Handan IŞIKSAL'ın 23 Temmuz 2024 tarihli köşe yazısı: Ankara’da Sıradan Bir Gün

Çoğu Ankaralı güne evinde başlasa da günün erken saatlerinde kendini şehrin merkezinde Kızılay’da bulur. Kızılay’da sokaklar canlanmaya başlarken bir tarafta dükkânını açmaya yoğunlaşan esnaf, bir tarafta iş yerine yetişmek için oradan oraya koşuşturan insanlar.

Diğer tarafta simitçiler, dumanı tüten taze simitlerini tezgâhlarına dizip, müşteri beklerken günün ilk sohbetleri yapmaya başlarlar.

Saatler ilerledikçe, Kocatepe Camii'nin önünde biriken kalabalık, öğle namazına hazırlanan insanlarla dolar.

Her şehri kendisi yapan unsurlar vardır. Bana göre Ankara’yı Ankara yapan birinci sırada Anıtkabir, ikinci sırada ise Kızılay'dır.

Şehrin kolay kolay boş bırakılmayan merkezinde öğle saatlerinde el ayak biraz da olsa çekilir. Buna neden olan şey yaz ayında kavurucu sıcak, kış mevsiminde de sert ayazdır. Ancak saatler akşamı bulduğunda merkezde yeniden bir kargaşa, koşuşturmaca oluşur.

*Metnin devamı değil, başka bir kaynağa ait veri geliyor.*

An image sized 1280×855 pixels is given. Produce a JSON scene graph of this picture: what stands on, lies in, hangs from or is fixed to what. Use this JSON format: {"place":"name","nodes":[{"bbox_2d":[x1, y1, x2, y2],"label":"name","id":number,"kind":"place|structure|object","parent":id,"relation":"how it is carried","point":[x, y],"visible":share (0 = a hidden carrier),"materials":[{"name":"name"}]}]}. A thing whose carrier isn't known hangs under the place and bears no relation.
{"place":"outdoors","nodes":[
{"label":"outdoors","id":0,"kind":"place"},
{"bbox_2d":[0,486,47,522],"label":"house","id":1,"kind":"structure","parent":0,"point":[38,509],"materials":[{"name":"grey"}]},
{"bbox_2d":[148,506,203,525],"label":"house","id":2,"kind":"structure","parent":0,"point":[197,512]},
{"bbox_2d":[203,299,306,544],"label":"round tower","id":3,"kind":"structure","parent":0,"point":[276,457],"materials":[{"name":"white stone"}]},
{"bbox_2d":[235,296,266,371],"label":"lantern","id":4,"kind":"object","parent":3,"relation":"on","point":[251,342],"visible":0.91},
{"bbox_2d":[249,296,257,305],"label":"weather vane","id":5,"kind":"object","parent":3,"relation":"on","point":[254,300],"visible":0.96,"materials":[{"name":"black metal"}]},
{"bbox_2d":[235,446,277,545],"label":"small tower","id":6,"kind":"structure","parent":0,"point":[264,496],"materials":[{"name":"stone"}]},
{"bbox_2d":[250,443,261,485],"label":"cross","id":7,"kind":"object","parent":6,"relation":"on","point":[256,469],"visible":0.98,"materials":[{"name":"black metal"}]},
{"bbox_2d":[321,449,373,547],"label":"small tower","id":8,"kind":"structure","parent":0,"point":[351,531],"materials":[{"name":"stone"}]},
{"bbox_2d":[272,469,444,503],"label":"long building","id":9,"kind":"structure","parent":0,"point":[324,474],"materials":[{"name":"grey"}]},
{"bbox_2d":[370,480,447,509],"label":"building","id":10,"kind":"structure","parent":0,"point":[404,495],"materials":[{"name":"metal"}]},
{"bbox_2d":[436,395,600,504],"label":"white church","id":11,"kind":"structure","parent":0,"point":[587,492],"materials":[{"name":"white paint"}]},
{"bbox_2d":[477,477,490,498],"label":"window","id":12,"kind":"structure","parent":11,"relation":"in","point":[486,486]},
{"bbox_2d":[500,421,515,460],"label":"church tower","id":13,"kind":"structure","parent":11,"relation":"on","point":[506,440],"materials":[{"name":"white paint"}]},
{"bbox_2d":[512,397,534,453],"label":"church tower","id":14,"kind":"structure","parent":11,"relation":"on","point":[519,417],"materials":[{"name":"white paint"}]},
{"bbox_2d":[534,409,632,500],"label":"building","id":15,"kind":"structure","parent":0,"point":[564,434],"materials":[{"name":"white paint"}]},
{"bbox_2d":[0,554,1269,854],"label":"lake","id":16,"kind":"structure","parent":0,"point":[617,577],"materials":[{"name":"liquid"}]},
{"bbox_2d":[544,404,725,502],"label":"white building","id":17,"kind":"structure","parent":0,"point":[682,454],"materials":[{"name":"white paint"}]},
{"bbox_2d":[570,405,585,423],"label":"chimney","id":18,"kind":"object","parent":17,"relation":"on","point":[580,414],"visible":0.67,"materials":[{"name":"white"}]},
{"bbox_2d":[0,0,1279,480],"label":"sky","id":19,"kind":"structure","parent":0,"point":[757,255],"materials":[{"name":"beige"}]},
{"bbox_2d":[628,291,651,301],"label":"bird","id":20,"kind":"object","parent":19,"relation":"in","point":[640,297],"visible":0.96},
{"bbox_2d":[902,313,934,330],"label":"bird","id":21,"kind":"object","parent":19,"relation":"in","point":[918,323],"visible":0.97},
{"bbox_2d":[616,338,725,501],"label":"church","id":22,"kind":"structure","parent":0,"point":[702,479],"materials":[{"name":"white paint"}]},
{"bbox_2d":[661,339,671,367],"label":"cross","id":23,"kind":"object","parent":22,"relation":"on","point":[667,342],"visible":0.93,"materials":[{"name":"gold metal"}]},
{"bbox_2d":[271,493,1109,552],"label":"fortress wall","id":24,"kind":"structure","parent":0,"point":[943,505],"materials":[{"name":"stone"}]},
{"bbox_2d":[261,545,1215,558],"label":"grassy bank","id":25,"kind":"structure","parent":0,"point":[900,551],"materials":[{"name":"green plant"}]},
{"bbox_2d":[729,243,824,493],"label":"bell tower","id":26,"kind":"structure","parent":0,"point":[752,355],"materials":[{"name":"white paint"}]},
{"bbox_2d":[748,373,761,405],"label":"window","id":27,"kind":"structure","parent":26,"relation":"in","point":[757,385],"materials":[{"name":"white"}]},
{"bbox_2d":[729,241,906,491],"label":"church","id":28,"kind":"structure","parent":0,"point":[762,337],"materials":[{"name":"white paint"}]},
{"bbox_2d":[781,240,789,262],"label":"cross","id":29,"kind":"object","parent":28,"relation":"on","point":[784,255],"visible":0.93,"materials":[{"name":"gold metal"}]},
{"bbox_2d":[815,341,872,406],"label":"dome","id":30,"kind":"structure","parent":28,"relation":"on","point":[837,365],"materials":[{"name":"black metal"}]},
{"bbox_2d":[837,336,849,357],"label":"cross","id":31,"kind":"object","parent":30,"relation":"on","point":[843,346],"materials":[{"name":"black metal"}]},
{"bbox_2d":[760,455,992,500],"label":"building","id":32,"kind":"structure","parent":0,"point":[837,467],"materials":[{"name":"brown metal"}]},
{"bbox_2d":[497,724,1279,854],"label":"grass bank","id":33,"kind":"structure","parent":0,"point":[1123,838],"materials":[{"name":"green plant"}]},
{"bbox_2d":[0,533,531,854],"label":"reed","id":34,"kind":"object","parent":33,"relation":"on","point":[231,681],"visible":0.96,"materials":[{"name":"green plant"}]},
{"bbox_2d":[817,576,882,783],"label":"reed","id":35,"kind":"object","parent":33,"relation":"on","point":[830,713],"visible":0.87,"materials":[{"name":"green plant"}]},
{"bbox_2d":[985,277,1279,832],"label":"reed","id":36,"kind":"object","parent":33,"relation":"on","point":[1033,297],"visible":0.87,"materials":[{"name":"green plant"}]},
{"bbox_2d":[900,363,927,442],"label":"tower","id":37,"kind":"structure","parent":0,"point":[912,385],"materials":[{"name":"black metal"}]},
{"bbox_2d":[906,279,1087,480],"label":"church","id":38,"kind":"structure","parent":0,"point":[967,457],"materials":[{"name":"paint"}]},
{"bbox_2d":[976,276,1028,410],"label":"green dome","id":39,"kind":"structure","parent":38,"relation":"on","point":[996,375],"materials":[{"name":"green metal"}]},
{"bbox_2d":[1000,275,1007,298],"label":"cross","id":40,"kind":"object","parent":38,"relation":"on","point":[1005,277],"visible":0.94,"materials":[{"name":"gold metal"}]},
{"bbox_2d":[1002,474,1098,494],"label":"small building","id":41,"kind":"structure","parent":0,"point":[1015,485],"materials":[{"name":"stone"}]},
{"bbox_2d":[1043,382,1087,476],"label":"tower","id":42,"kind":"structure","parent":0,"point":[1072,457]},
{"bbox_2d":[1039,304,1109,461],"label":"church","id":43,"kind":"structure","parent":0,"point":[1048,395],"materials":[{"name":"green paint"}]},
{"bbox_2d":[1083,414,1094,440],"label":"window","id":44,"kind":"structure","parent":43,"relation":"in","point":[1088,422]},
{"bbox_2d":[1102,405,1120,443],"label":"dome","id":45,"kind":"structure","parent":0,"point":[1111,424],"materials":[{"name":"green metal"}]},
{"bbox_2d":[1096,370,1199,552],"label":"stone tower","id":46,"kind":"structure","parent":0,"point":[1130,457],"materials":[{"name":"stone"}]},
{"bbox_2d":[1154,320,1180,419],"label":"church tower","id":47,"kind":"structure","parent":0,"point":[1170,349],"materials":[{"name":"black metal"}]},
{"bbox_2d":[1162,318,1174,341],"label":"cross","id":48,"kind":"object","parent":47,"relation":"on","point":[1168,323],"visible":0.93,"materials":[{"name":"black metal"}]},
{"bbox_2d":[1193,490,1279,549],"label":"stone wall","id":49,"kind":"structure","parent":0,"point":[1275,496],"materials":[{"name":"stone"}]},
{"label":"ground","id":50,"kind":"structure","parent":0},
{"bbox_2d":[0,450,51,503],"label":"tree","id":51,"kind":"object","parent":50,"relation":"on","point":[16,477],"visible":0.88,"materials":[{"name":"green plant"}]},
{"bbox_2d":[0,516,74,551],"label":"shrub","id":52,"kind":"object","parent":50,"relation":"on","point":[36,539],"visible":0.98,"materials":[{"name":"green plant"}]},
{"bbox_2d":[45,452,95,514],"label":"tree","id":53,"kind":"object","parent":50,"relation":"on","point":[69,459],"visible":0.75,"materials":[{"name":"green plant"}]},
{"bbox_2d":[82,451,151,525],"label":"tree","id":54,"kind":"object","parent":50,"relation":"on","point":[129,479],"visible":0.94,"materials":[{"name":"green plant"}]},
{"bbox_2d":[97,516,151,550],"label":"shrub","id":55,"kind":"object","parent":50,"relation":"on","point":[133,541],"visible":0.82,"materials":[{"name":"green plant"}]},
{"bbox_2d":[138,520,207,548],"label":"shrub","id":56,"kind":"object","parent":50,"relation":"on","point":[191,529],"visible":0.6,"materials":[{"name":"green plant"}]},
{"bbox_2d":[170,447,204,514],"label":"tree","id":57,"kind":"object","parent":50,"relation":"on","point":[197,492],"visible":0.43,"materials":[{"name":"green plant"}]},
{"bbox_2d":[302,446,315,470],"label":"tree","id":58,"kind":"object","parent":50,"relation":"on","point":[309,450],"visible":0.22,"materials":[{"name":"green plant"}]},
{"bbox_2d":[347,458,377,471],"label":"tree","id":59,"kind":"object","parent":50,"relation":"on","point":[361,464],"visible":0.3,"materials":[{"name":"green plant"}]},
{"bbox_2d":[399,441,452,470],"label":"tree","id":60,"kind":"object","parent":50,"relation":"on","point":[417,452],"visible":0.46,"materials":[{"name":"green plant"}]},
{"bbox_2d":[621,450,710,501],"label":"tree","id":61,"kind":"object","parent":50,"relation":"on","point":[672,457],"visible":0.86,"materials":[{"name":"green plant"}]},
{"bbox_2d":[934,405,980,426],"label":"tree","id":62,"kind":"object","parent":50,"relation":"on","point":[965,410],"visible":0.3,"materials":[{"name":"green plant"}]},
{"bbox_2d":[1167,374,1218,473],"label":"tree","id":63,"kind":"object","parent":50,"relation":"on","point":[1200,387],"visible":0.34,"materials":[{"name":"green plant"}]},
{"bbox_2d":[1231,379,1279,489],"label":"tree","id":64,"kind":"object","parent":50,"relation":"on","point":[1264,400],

Öğle saatleri geçip gidince, Ankara’nın kalbi Anıtkabir’in ışıkları yanar. Atatürk'ün huzur dolu mekânı, ziyaretçilerini ağırlar. Burada geçirilen her an, insanın yüreğinde bir vatan sevgisi uyandırır.

Gün sonunda ise Tunalı Hilmi ve Bahçelievler sokakları, Kuğulu Park, Atakule veya doğal parklarda yoğunluk oluşmaya başlar.

Tunalı Hilmi Caddesi'nde yürüyüş yapmak, Ankaralılar için bir ritüel gibidir. Cadde boyunca dizilmiş mağazalar, kitapçılar ve kafeler, insanların stres atmak için uğradıkları yerler arasındadır.

Kuğulu Park ise caddenin sonunda küçük bir vaha gibidir. Kuğuların süzüldüğü göletin etrafında dolaşmak, şehrin karmaşasından bir an olsun uzaklaşmak için mükemmel bir fırsat sunar.

İlerleyen saatlerden herkesin evinin yolunu tutmasıyla koca, kalabalık şehir, sessizliğe bürünür.

Başkentte sıradan bir gün, böyle yoğun, ama bir o kadar da huzurlu geçer.